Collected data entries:
----
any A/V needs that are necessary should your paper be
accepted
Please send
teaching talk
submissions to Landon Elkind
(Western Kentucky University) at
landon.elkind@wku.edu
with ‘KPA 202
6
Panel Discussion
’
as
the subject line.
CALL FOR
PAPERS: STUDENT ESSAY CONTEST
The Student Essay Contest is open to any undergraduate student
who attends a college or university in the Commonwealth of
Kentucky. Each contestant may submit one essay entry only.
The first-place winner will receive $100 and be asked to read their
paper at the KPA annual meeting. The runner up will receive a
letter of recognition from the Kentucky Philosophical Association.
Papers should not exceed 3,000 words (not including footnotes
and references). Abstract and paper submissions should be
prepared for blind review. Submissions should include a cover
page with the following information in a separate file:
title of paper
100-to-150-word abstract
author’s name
----
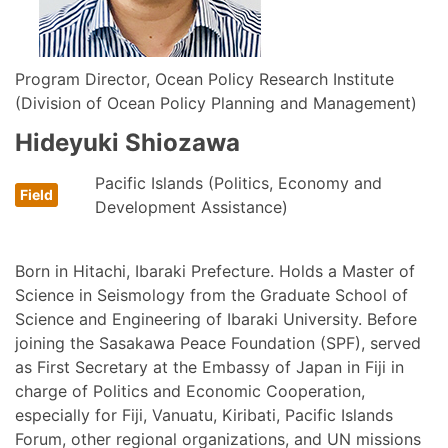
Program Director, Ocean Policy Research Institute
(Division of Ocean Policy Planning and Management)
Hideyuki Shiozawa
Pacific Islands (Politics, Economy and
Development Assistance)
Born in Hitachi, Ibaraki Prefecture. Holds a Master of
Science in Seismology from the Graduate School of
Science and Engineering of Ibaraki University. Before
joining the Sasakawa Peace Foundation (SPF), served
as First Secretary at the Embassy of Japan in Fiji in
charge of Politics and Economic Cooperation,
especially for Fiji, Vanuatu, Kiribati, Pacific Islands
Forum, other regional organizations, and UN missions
----
Exercise: Can you print the lines from the one containing "any A/V needs" through the one containing "100-to-150-word abstract", both included, reproducing each without any change?

Answer box:
any A/V needs that are necessary should your paper be
accepted
Please send
teaching talk
submissions to Landon Elkind
(Western Kentucky University) at
landon.elkind@wku.edu
with ‘KPA 202
6
Panel Discussion
’
as
the subject line.
CALL FOR
PAPERS: STUDENT ESSAY CONTEST
The Student Essay Contest is open to any undergraduate student
who attends a college or university in the Commonwealth of
Kentucky. Each contestant may submit one essay entry only.
The first-place winner will receive $100 and be asked to read their
paper at the KPA annual meeting. The runner up will receive a
letter of recognition from the Kentucky Philosophical Association.
Papers should not exceed 3,000 words (not including footnotes
and references). Abstract and paper submissions should be
prepared for blind review. Submissions should include a cover
page with the following information in a separate file:
title of paper
100-to-150-word abstract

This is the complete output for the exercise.